Those of you who have been hanging out here for awhile have probably already met my dear friend Bruce Dolin. Not only is Bruce a husband, father of two sons (at least one of whom “is able to use an electric hand-dryer”*), clinical psychologist, former director and screenwriter, blogger, and the author of my all-time favorite blog post (which I managed to trick him into publishing here…cue evil laughter), but he is also the author of the new book, Privilege of Parenting: On Becoming Our Best Selves Through Raising Children.
Those of you who have been hanging out here for awhile probably also know that I am generally not a big fan of parenting books. Indeed, the only thing I know for sure about parenting is that there is no one way to do any of this. And that’s why I love Bruce’s book so much: he doesn’t promise a child-care equivalent of a Get Rich Quick scheme. Instead he admits upfront, “The art of parenting is not so much knowing what to do, as it is consistently doing it,” and goes on to explain that his book “is not so much a ‘how-to’ book as it is ‘why-to.’ The more deeply we understand each other, ourselves and our children, the more we are able to be our best Self in parenting and all our endeavors.”
So how does Bruce go about helping us understand ourselves, each other, and our kids? By tapping into his nearly two decades of experience as a clinical psychologist in the “system” and in private practice (not to mention as a partner and as a dad) to tell stories that skillfully illustrate his ideas. We meet Lenny, a foul-mouthed group home kid of questionable hygiene, to learn about the importance of trying to understand rather than change. And Allison, a sweet 11-year old left out of the “cool” girl’s sleepover party, to illuminate the connection between self-esteem and kindness. And Joseph, a sweet, developmentally disabled boy on the cusp of adulthood, to reflect on “our essential task as human beings: loving presence to the moment and all it contains.” Bruce also mines his exhaustive knowledge of film and literature to give us other lessons from sources as wide-ranging as Atticus Finch, Mary Poppins, and Mr.

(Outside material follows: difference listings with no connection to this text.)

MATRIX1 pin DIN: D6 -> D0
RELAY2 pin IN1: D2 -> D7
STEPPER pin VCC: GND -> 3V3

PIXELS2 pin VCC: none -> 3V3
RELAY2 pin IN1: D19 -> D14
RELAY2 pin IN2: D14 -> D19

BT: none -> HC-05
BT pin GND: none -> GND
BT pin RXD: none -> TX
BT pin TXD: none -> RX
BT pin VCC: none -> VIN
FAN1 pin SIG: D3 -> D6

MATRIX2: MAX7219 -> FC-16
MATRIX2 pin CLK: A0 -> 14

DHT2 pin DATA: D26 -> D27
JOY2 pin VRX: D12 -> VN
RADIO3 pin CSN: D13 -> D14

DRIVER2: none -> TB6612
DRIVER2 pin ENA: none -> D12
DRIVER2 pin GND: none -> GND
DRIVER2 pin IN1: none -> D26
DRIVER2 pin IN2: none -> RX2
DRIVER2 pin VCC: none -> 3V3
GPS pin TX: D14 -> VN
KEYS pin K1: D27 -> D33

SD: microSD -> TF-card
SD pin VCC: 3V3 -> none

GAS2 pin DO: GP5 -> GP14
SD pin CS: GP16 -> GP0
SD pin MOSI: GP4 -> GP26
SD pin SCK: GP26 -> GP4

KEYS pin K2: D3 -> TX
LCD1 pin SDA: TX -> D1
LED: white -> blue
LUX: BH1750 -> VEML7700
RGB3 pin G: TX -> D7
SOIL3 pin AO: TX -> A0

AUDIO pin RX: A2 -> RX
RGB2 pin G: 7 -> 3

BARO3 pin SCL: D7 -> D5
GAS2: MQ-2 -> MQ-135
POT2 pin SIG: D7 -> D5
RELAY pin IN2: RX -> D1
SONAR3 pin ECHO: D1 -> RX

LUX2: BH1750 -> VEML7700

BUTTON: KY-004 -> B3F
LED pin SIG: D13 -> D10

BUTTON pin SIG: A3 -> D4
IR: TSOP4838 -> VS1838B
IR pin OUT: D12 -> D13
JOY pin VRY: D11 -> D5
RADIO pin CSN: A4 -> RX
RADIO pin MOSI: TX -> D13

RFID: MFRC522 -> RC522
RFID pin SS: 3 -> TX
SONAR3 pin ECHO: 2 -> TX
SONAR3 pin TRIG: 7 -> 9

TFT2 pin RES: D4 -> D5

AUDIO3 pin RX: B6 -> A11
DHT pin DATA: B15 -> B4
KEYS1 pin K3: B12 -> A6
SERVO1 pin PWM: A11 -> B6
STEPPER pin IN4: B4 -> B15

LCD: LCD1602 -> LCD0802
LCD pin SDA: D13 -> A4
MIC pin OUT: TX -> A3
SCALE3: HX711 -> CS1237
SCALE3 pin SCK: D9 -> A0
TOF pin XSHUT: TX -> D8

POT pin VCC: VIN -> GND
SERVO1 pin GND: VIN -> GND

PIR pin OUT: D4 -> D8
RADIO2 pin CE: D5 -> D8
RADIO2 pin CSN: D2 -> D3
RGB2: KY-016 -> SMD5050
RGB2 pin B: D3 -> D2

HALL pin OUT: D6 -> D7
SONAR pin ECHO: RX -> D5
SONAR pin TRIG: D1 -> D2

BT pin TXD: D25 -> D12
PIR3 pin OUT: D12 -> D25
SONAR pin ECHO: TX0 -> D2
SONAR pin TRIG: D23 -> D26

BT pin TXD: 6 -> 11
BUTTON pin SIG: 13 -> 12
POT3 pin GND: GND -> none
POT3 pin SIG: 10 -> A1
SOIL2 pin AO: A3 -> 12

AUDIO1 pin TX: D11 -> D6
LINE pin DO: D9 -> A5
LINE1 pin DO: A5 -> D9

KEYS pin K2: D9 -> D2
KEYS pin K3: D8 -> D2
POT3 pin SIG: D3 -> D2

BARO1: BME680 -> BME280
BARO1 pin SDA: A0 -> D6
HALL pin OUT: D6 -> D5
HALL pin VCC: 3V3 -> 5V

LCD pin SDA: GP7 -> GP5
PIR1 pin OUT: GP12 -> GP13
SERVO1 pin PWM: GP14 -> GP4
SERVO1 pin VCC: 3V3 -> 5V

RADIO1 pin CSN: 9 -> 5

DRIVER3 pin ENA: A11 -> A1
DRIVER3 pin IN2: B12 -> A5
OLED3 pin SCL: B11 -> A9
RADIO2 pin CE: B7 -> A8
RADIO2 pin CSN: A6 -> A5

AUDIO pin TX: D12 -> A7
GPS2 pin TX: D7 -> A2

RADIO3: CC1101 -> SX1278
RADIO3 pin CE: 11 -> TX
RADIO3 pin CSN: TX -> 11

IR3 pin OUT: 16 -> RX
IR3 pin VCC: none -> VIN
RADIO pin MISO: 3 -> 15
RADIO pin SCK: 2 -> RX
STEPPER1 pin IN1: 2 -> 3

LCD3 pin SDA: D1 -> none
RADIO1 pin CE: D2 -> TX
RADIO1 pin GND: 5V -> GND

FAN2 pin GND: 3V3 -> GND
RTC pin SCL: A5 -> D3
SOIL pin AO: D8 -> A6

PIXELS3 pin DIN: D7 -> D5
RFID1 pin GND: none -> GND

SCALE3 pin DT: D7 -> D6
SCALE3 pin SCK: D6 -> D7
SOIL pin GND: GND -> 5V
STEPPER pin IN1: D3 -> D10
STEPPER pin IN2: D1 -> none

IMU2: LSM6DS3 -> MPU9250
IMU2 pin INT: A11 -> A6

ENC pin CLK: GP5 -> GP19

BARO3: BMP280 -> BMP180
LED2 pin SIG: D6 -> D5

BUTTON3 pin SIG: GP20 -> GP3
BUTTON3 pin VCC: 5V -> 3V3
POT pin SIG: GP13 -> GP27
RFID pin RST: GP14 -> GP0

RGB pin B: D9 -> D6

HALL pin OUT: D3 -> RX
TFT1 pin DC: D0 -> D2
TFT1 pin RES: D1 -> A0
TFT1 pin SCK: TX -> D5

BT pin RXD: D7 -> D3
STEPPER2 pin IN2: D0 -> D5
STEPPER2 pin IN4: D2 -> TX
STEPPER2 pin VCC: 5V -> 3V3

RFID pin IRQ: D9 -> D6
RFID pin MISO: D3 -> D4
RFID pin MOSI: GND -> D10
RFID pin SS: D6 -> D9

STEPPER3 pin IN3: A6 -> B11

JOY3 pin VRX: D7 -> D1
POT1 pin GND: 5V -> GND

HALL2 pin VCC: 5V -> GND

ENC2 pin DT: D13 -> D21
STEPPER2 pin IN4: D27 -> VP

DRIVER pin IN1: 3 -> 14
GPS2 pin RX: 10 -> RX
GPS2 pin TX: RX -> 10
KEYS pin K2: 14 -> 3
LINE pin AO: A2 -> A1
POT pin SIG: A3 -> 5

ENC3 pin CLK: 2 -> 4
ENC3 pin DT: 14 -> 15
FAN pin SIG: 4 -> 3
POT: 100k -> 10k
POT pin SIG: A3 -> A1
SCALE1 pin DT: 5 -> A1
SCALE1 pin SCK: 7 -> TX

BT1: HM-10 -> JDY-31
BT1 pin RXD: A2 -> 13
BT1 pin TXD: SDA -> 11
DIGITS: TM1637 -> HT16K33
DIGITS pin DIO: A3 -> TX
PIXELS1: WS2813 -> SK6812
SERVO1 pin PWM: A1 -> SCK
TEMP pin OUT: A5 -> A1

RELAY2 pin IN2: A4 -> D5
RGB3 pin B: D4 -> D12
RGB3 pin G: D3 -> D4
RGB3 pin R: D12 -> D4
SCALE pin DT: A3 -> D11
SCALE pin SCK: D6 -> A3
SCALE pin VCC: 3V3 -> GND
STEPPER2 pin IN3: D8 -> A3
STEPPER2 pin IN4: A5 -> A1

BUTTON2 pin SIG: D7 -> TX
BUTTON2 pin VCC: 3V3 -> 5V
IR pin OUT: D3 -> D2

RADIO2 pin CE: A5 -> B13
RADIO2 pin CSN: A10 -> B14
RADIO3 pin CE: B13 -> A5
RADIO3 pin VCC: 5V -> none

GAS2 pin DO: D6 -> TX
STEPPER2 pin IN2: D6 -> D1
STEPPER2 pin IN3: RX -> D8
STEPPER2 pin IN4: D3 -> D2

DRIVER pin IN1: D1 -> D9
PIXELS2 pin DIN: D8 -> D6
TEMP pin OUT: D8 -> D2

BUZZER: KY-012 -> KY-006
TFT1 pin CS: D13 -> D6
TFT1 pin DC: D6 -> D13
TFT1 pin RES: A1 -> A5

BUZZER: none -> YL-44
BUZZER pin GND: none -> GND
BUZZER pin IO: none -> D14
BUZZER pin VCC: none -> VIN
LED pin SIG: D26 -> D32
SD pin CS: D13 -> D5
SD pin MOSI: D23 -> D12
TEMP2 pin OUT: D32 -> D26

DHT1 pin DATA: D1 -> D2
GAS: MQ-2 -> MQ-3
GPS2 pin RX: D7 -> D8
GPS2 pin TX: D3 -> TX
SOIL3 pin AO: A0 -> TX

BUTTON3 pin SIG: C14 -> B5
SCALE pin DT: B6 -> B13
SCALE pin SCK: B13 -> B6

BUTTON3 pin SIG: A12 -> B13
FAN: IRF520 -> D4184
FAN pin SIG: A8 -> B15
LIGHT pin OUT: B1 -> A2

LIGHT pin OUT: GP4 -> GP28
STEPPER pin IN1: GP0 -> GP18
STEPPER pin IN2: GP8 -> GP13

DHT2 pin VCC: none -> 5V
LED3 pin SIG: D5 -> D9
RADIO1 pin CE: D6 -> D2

Henshaw (to whom I wrote a letter in grade school and received in reply a postcard from Beverly Cleary…but that’s a story for another time).
Among the many images and lessons from Bruce’s book that I will carry with me as I continue to grow up alongside my kids is that of the bowl. Bruce explains,
As parents we invariably need to be present to our children, as a psychological bowl, to help hold whatever they cannot – such as intense sadness. One way to think about depression is as sadness without a bowl to contain it, so that even a small amount of sorrow can become overwhelming…
Paying sincere attention to our child and their feelings offers a way out; being understood helps a child form a self and this empowers them to contain their own sadness rather than feel engulfed by it, which is like drowning in fear and isolation…Dealing with sadness in those we love, especially children, can be emotionally very hard but is also very rewarding when we see their spirits lift again, and when we see them grow strong and solid through years of being understood and loved.
Although I am fortunate not to have dealt with sadness intense enough to be considered depression in any of my kids, I find the idea of the bowl to be a powerful one. And it’s one that I turn to frequently when one of the boys is having a tantrum. While holding them and trying to comfort them, I’ve even gone so far as to imagine myself as a bowl trying to contain all of their anger, sadness, and frustration – whether it be due to low blood sugar or a smashed Lego tower. As I try to contain and understand, I do my best to employ what Bruce calls “our penultimate parenting tool – the ability to hold, to bear compassionate witness, and to simply be with our children.”
I bought Bruce’s book on the day it was published last December. I then read it through cover to cover. Since then, I have dipped back in before bed each night to read a page or two to find inspiration and camaraderie as I try to parent mindfully. From his graceful writing and powerful examples to his gentle sense of humor and helpful exercises to consider, Bruce offers us parents a powerful tool to create for ourselves and our kids “good feelings that last.”
*Impressive, huh? See Chapter 6 to learn how Bruce managed this feat and to hear more of his other thoughts on calming anxious kids.